Thanks to CindyL in FiberglassRV for the link.

Production
We had discussed whether this was presented as a production method or just a demonstration of 3D printing technology.

On that YouTube page, a commenter asks
Quote:
How much will you sell it to me for when it is finished?
​Just curious what the cost difference is in one that is 3D printed vs Buying a standard camper
... and the response from Create Cafe 3D Printing​ is
Quote:
$25,000 will be the base model price!
This is clearly being presented as the production of the prototype of a commercial product intended to be a functional trailer, offered for sale now.

Chassis
Again from the YouTube stream comments:
Quote:
Are you placing it on a metal chassis?
... and response is
Quote:
Yes it will be placed onto a flat deck type trailer.
but they dodge the questions of whether the chassis is included in the quoted cost, or weight. Also, if it really requires a flat deck (not just a frame), then the body is not self-supporting and is depending on the flat deck trailer floor for support of the camping body. If the floor of the printed body is structurally suitable by itself, the flat deck trailer is much heavier than required of a chassis.

In any case, restricting the design to what works on a flat floor makes me wonder about waste plumbing provisions. I'm not entirely sure that these people understand that modern travel trailers normally have plumbing...

· · · · ·

REQUESTS:
1 > In the text about the 3D-printed camper trailer, what base model price did Create Cafe 3D Printing give?
2 > Print the part of the 3D-printed camper text that opens with the words containing "Thanks to CindyL" and closes with "it is finished?".

· · · · ·

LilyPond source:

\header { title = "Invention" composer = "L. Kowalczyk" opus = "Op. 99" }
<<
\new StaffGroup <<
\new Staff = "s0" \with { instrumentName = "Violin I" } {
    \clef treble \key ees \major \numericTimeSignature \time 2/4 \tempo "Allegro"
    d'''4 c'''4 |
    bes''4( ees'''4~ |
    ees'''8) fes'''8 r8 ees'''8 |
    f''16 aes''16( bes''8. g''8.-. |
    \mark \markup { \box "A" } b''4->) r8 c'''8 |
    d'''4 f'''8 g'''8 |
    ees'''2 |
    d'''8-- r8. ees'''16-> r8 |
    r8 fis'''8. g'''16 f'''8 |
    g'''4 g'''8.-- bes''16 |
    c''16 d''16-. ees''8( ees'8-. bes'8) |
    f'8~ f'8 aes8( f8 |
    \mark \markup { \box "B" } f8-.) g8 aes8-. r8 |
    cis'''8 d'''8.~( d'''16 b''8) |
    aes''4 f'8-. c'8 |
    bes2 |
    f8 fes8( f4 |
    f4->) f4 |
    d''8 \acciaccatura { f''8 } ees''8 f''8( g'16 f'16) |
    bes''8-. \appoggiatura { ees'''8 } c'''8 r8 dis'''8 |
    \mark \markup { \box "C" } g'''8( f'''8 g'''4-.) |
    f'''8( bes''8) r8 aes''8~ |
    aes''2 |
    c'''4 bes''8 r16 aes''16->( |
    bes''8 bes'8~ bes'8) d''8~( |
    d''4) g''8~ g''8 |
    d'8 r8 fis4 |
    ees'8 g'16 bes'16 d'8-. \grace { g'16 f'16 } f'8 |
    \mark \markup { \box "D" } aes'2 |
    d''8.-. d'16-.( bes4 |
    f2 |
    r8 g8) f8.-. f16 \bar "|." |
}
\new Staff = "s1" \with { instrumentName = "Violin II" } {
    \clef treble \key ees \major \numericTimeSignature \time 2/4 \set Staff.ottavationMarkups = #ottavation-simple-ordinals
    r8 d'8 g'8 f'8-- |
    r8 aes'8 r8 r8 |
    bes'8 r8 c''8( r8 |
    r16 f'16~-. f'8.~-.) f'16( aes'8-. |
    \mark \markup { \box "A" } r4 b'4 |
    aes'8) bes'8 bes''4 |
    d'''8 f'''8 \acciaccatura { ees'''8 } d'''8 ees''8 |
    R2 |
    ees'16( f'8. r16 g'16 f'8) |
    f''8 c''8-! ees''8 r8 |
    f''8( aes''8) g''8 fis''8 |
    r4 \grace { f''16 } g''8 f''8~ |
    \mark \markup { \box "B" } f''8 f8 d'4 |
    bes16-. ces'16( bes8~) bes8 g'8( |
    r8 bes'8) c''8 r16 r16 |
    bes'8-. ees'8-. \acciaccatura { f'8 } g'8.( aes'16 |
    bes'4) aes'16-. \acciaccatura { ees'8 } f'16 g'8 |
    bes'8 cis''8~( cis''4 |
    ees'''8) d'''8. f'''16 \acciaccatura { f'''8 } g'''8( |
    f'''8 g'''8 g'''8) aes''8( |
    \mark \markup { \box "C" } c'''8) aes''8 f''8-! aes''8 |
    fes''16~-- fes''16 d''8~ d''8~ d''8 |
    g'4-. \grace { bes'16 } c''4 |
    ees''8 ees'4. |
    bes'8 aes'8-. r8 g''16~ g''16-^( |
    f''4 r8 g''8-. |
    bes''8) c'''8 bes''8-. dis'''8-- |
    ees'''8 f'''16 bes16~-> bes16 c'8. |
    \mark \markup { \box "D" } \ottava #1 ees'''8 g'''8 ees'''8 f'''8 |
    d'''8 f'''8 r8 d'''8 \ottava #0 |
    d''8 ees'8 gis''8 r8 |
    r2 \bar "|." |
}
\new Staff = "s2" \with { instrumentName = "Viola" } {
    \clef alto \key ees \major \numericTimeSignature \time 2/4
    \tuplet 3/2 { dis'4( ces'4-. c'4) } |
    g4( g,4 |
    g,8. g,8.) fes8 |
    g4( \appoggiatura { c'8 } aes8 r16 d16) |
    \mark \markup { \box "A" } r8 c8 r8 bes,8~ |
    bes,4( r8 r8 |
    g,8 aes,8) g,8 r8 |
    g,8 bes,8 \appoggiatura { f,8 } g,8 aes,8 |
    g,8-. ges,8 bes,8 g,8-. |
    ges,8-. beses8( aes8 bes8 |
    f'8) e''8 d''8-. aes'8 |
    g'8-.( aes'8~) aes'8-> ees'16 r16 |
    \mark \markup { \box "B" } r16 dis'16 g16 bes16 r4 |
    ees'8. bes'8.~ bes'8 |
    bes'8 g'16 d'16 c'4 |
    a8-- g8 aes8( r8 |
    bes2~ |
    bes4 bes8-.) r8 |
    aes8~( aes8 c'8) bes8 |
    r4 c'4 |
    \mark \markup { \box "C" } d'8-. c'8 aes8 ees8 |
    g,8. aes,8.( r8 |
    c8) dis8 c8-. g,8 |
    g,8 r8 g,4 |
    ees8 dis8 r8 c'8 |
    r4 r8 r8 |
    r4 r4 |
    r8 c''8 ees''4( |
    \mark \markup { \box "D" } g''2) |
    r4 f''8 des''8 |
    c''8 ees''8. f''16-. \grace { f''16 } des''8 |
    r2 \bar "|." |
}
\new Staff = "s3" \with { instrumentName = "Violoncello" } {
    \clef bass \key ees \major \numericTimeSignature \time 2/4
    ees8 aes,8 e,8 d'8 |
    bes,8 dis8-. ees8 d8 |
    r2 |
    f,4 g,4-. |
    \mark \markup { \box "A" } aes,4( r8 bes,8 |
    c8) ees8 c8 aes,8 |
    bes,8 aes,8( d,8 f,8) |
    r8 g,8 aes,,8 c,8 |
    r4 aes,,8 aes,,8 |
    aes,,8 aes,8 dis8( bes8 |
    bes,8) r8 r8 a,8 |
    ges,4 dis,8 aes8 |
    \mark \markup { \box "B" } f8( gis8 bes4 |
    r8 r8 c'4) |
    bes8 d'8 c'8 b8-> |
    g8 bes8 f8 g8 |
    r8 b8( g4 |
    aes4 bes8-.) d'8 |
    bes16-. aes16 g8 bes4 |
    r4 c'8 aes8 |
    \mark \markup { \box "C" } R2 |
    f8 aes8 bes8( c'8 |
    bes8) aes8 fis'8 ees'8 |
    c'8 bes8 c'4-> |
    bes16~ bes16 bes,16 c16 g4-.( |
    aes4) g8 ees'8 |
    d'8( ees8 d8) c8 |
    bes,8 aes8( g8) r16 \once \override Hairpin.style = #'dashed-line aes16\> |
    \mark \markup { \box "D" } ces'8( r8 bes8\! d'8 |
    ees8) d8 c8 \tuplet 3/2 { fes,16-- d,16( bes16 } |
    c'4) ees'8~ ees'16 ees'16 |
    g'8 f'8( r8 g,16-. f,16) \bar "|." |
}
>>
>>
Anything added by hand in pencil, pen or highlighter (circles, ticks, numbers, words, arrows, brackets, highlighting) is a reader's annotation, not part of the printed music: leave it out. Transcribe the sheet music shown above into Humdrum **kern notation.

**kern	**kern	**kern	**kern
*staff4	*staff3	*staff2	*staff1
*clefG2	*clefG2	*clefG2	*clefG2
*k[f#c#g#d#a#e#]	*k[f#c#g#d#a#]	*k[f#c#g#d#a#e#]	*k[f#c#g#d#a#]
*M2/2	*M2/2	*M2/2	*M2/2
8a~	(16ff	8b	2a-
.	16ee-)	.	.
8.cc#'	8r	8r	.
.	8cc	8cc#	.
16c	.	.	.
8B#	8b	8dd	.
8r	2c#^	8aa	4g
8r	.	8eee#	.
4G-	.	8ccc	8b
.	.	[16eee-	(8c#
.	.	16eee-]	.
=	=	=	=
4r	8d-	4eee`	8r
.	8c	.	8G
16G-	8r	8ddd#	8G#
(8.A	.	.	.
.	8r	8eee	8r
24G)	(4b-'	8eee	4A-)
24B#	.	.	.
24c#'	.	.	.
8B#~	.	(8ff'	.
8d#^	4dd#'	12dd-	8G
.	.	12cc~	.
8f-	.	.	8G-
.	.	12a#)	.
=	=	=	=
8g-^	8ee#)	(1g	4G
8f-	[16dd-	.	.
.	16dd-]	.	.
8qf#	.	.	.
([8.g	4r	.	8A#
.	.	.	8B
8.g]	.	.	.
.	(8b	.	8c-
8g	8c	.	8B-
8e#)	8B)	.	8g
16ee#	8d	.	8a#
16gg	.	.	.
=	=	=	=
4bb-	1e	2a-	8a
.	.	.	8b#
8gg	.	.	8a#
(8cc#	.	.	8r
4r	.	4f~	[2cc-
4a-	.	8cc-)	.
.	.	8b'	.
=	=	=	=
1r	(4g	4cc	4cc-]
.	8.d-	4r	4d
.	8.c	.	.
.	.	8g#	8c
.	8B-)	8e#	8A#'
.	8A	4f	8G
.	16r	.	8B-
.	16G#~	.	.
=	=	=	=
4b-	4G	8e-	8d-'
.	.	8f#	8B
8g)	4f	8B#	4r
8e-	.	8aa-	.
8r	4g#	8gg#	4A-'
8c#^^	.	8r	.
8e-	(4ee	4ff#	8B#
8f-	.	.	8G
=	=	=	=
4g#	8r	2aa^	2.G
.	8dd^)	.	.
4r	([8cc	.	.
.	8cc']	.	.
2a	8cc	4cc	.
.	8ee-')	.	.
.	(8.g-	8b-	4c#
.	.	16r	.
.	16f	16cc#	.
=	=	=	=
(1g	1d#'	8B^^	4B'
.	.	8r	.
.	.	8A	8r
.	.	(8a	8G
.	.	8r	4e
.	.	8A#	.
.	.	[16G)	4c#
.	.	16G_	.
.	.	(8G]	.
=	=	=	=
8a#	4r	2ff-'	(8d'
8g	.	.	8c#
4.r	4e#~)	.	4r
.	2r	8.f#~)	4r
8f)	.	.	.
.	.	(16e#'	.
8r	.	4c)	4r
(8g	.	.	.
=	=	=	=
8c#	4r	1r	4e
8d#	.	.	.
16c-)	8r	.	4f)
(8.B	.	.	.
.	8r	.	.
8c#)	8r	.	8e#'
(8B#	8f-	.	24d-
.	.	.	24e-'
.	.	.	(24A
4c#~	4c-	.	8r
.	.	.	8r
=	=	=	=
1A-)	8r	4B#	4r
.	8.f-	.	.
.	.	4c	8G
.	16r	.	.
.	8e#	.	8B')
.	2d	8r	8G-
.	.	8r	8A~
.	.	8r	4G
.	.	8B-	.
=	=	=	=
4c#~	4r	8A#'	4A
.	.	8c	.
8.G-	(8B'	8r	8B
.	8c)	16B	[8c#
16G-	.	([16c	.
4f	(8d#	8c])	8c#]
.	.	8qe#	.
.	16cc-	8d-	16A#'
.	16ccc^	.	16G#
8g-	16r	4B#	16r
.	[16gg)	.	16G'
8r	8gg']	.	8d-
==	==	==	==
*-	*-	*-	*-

· · · · ·

FULL SOLUTIONS:
1 > $25,000

2 >
Thanks to CindyL in FiberglassRV for the link.

Production
We had discussed whether this was presented as a production method or just a demonstration of 3D printing technology.

On that YouTube page, a commenter asks
Quote:
How much will you sell it to me for when it is finished?